Anm. Aus lat. pupus, Kind (s. Bube, Anm.), weibl.: pupa, Mädchen, P. (vrkl. pupilla = Pupille 1; 2), vgl. auch in Bezug auf schwzr.: Das Püppi. Gotthelf Sch. 307 = Brustwarze, bei Stalder Bübbi. Diez 269. Vralt. Nbnf. Poppe, s. 1h, Popanz, Anm. und vgl. Popeia.

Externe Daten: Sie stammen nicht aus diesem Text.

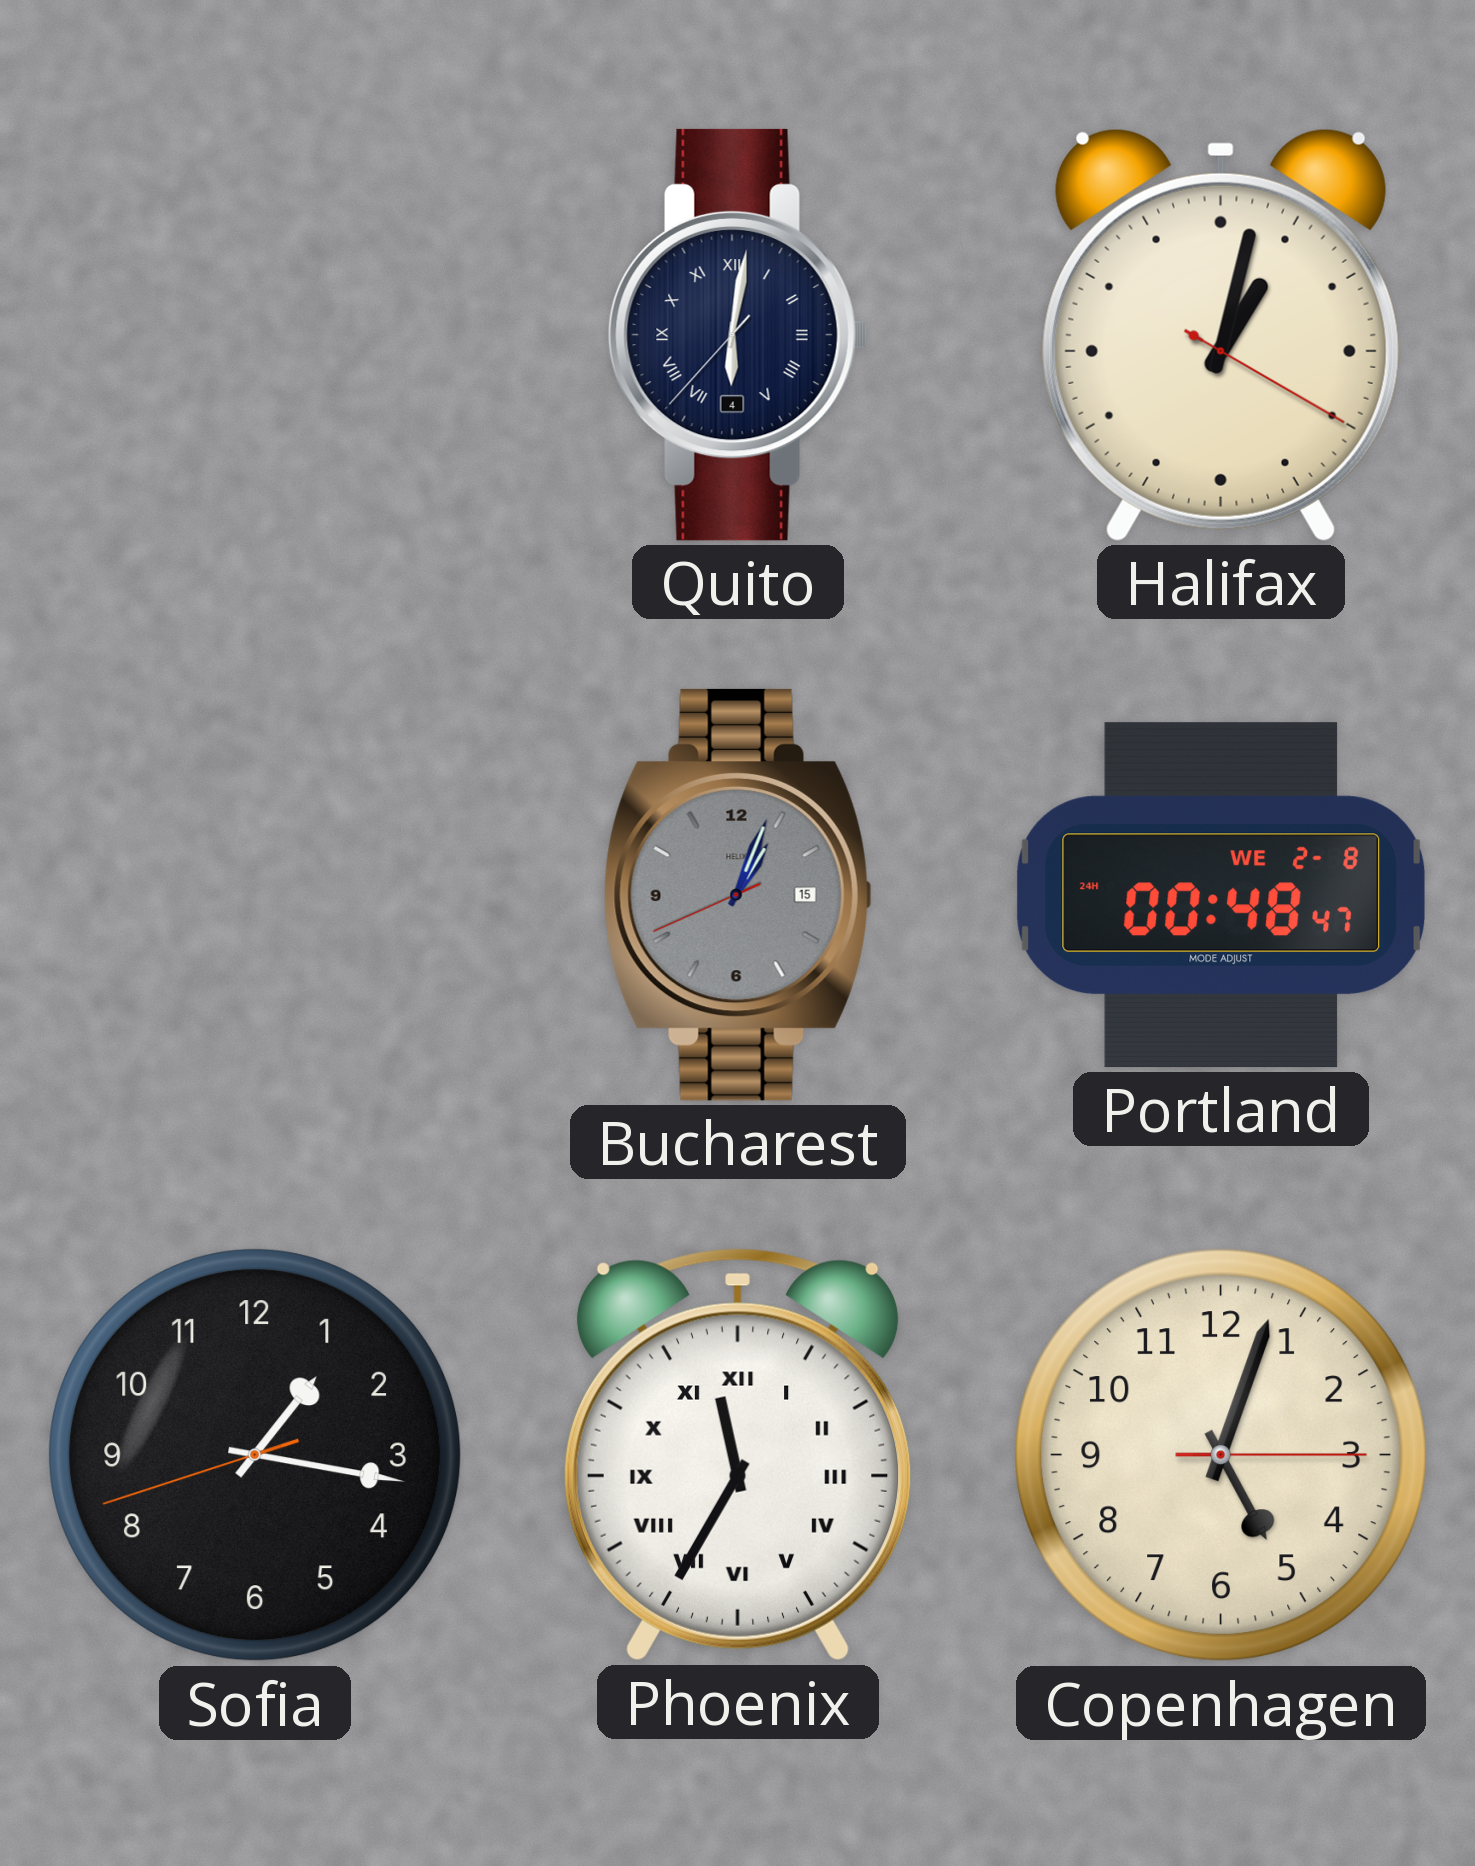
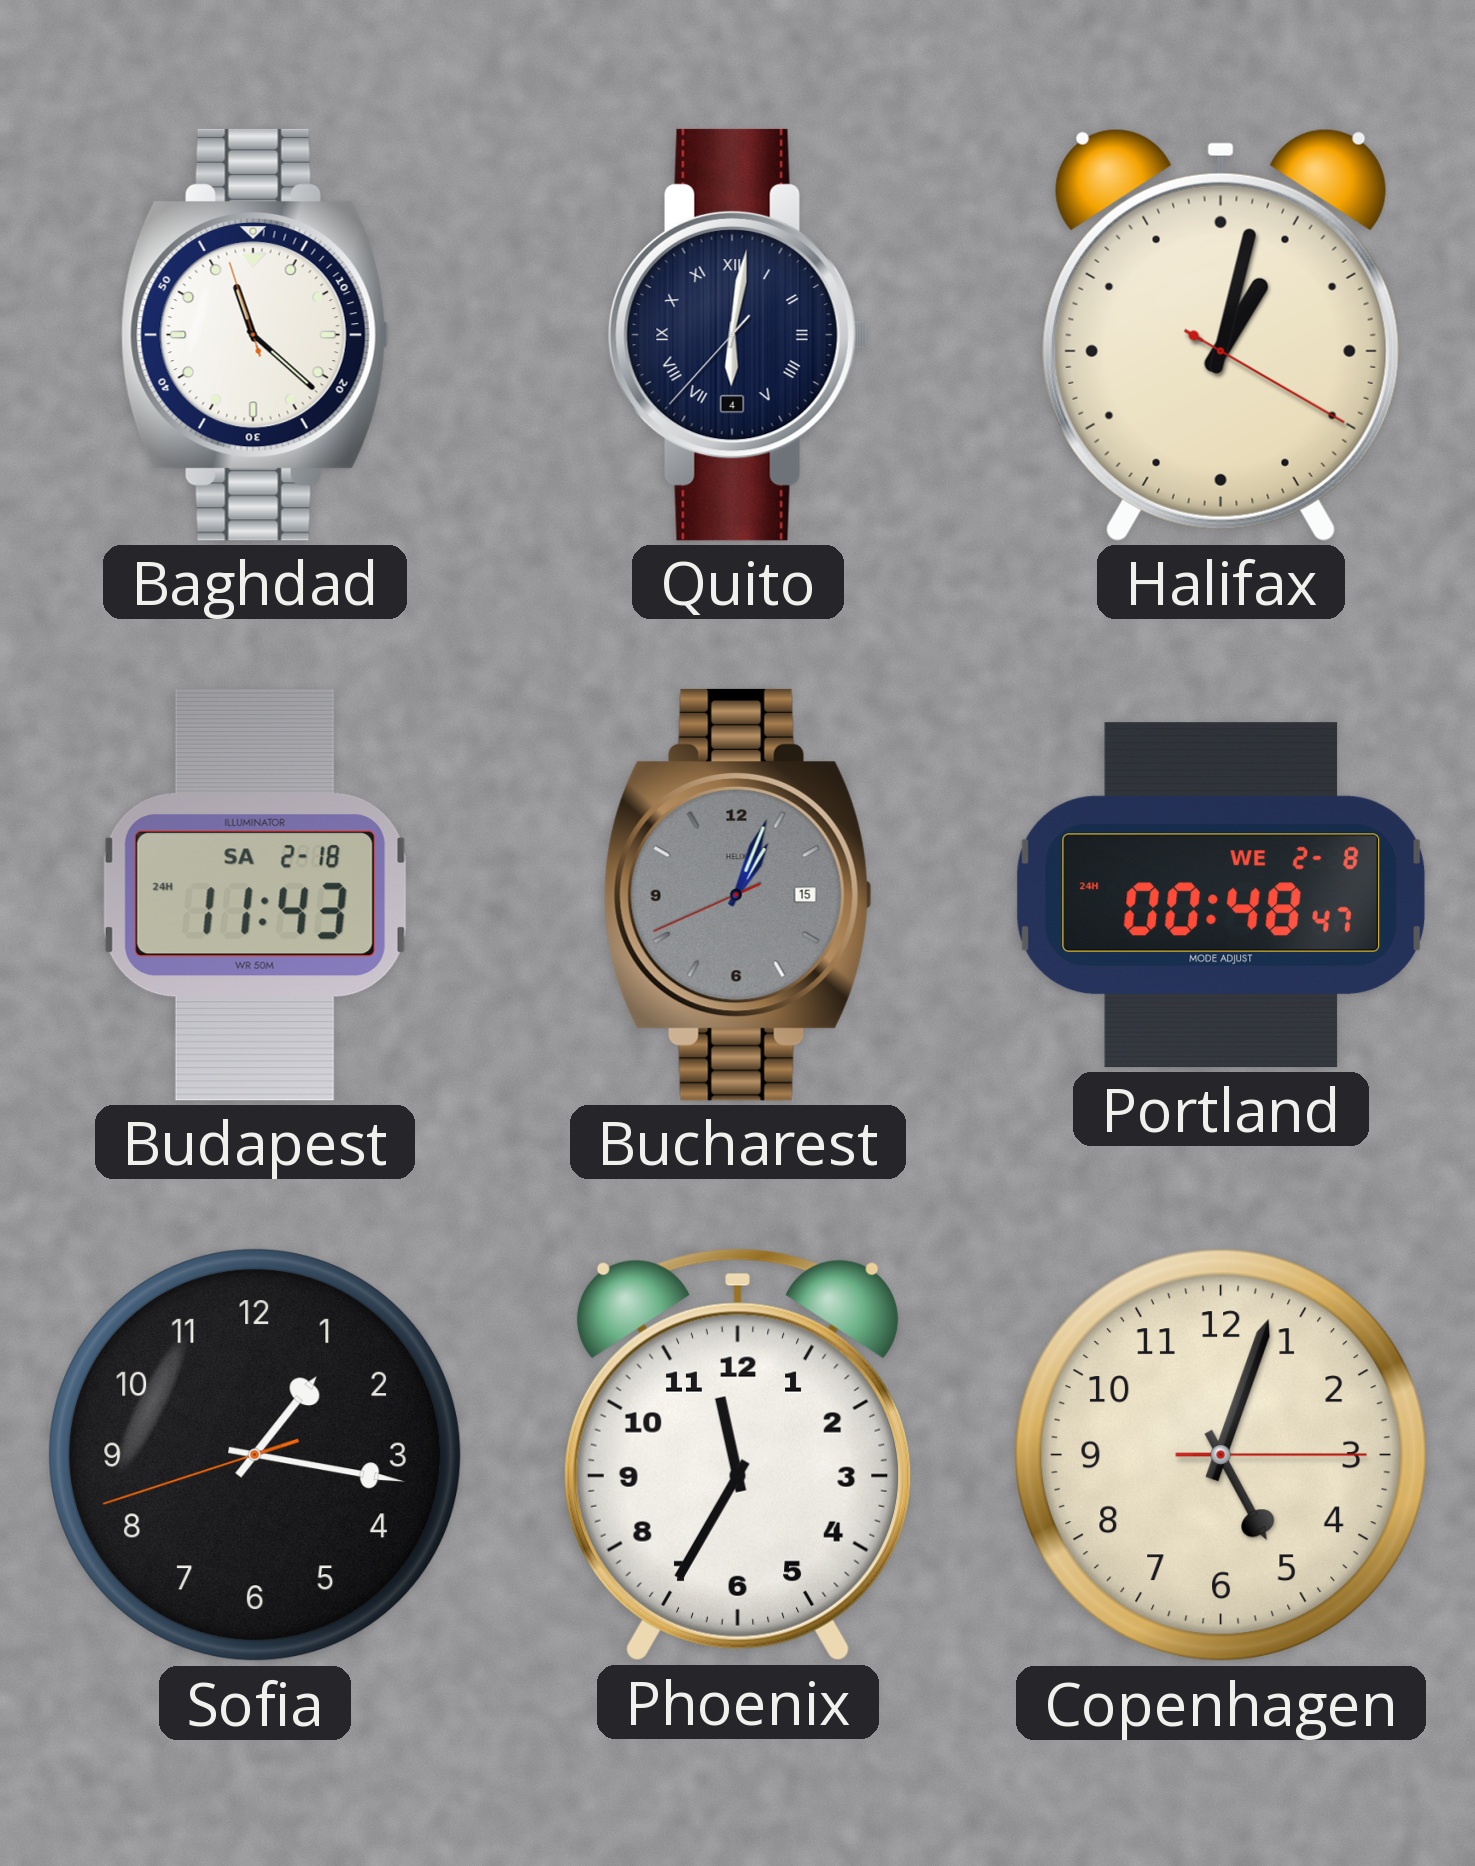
Baghdad: none -> 11:21
Budapest: none -> 11:43
Phoenix numerals: Roman -> Arabic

Zsstzg. außer zu 2a (s. d.), nach den versch. Insekten nam. zu 1a (was unbez. bleibt), auch übrtr., z. B. nach dem Stoff: Elfenbein- [1c], Holz-, Lappen-, Pfefferkuchen-, Porcellan-, Wachs-, Zucker-P. (s. u.) etc., nach Dem, was die P. darstellt [1a und b]: Hanswurst-, Harlekins-, Soldaten-P. etc. und. [1c] Thurm-, Läufer-, Springer-P. etc., ferner z. B.: Āāl- [2d].
Bāde-: nackte Puppe, die gebadet wird.
Dēgen-: degentragende Puppe oder Person, z. B.: [1k]: Unsre Degenpüppchen. FMüller 2, 112.
Dírnen-: z. B. [1k]: Verkriech ich dann mich zitternd, ruf mich aus | als D. Tieck Makb. 3, 4 [„nenn mich die Puppe eines Mädchens“. B. 302a; „schilt mich eine weibische Memme“. Sch. 571a]. Dóckel- [1a].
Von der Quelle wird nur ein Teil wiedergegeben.